5

5

Уже первые исследователи «Штосса» отмечали то обстоятельство, что Лугин не похож на известный в романтической литературе тип художника, обуреваемого «священным безумием». С. И. Родзевич писал, например, что мотив безумия развернут в повести «неумело» и предстает скорее как «внезапная болезнь», а не следствие «жизни в поэзии»[39]. Наблюдение во многом верное, но упрек несправедлив. Лугин и не мыслился как «безумный художник» традиционной романтической повести. Он действительно «болен», он одержим «постоянным и тайным недугом» (VI, 354), и в его внешности подчеркнуты признаки «ипохондрии». Небезынтересно, что портрет Лугина и приданные ему психологические особенности близко соотносятся с описанием внешности и характера Печорина из «Княгини Лиговской» и уже современники Лермонтова (А. Меринский) находили в нем черты автохарактеристики[40]. Портрет Лугина «физиологичен» еще в большей мере, чем близкие к нему портреты Печорина или доктора Вернера (при этих последних, кстати, мы находим ссылки на Лафатера и френологов; VI, 124, 269). Но в «Штоссе» художественный талант и острота психической жизни героя находятся в прямой связи с его физической ущербностью. В портрете Лугина есть своего рода эстетика, получающая почти «научное» обоснование: подлинный художник не прекрасен (традиционно романтический тип) и не безобразен (тип «неистово-романтический»); он болезнен и некрасив, и его творческая фантазия есть плод необычайного нервно-психического напряжения. Вспомним, что так или почти так сторонники «животного магнетизма» склонны были толковать интуицию и визионерство.
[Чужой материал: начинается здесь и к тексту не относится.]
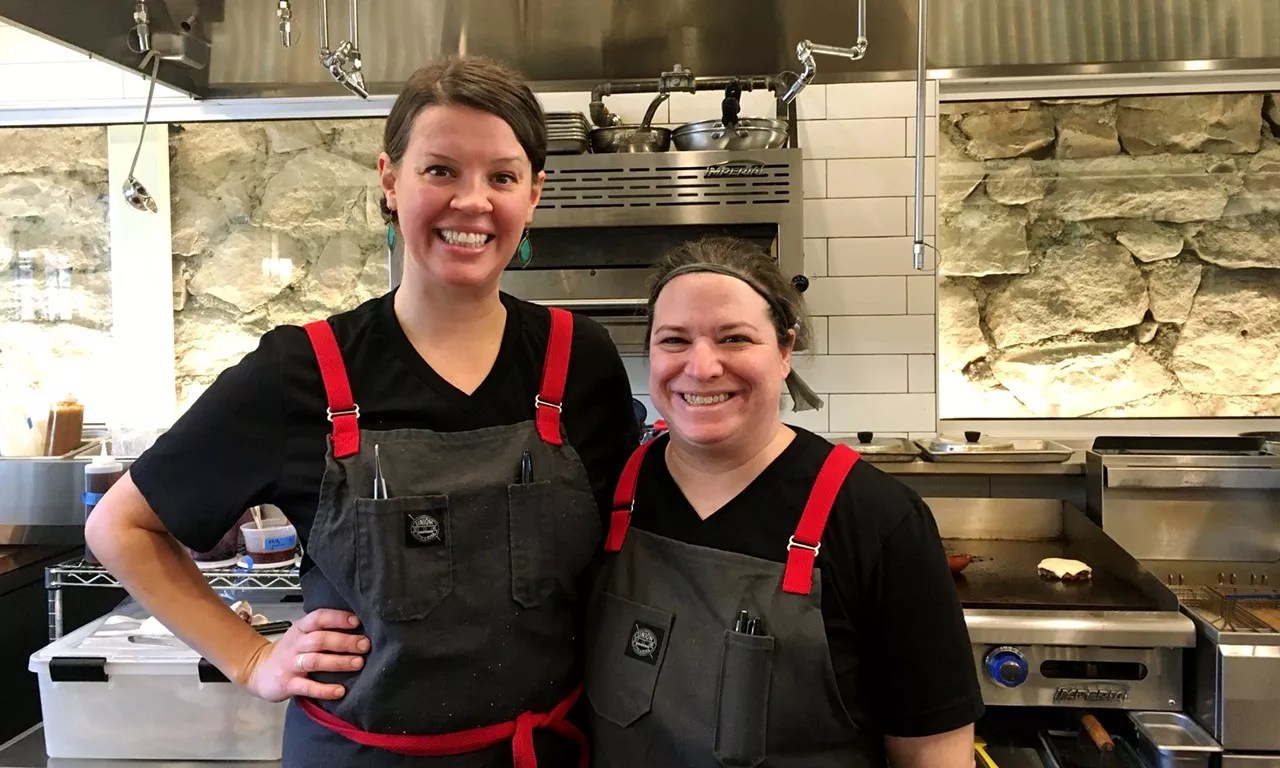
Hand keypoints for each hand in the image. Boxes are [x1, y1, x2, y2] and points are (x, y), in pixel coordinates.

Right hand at [241, 609, 367, 701]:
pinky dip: (324, 690)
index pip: (319, 618)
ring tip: (358, 663)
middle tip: (365, 645)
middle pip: (320, 639)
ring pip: (315, 661)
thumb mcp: (302, 635)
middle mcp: (296, 644)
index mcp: (301, 629)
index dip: (338, 618)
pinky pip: (307, 687)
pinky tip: (340, 691)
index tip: (357, 621)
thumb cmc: (290, 651)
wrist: (258, 671)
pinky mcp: (287, 684)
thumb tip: (359, 628)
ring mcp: (291, 664)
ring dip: (338, 662)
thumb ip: (323, 631)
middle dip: (344, 641)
Здесь Лермонтов прямо соприкасался с «Письмами к Ростопчиной» Одоевского, и в тексте «Штосса» мы обнаруживаем совпадения с ними — почти скрытые цитаты. Второе «письмо» Одоевского начиналось рассуждением о зрительных галлюцинациях, вызванных болезненным состоянием внутренних органов. «Так, например, одержимому желтухою все предметы кажутся желтыми»[41]. Это состояние лермонтовского Лугина: «…вот уже две недели, как все люди мне кажутся желтыми…» (VI, 353). «Должно приписать этот обман зрения особенному сочувствию глаз с желудком», — продолжает Одоевский, и Лугин словно откликается: «Они (доктора. — В.В.) уже испортили мой желудок» (VI, 616). Этот черновой вариант потом заменяется: «Доктора не помогут — это сплин!» (VI, з53). Далее у Одоевского следует рассказ о гравере, который страдал расстройством цветового зрения и ошибался в выборе красок, отчего его рисунки «имели самый странный, фантастический колорит»[42]. «.. Что может быть хуже для человека, который, как я, посвятил себя живописи! — продолжает Лугин. — <…> Добро бы все предметы; тогда была бы гармония в общем колорите <…>. Так нет! все остальное как и прежде; одни лица изменились…» (VI, 353).

Описанные симптомы психического или, точнее, нервного расстройства Лугина, конечно, не совпадали полностью с теми, которые описывал Одоевский, но слушатели (а в их числе была и графиня Ростопчина, а может быть, и сам Одоевский) должны были отметить сходство и, более того, усмотреть в нем элементы тонкой пародии. Пародия заключалась вовсе не в том, что Лермонтов предлагал читателю объяснять все случившееся с Лугиным фантомом больного сознания. Такое рационалистическое толкование подсказывалось «письмами» Одоевского к Ростопчиной, и исследователи «Штосса» иногда склонны были остановиться на нем и объявлять Лугина прямо пародийным, комическим или развенчиваемым персонажем. Между тем дело обстояло как раз противоположным образом: Лермонтов каждый раз снимал рационалистическую трактовку событий. Только что объясненная «естественным» путем тайна в процессе развертывания сюжета вновь оказывалась тайной необъясненной. Даже в самом описании галлюцинаций оставалось таинственное «нечто». Цветовая иллюзия Лугина была выборочной; «желтыми» ипохондрику представлялись только лица (так было и в плане: «лица желтые»). Далее Лермонтов вводил мотив слуховой галлюцинации, не менее естественной при болезненном состоянии героя, но им ощущение таинственности и необъяснимости только усиливалось, ибо галлюцинация эта была информативной. Голос подсказывал адрес: «…в Столярном переулке, у Кокушкина моста, дом титюлярного сове<тника> Штосса, квартира номер 27» (VI, 355). Этот мотив также присутствовал в первоначальном плане («Адрес»). С появлением его в повести сюжетное напряжение увеличилось, потому что в сферу таинственного включился городской быт.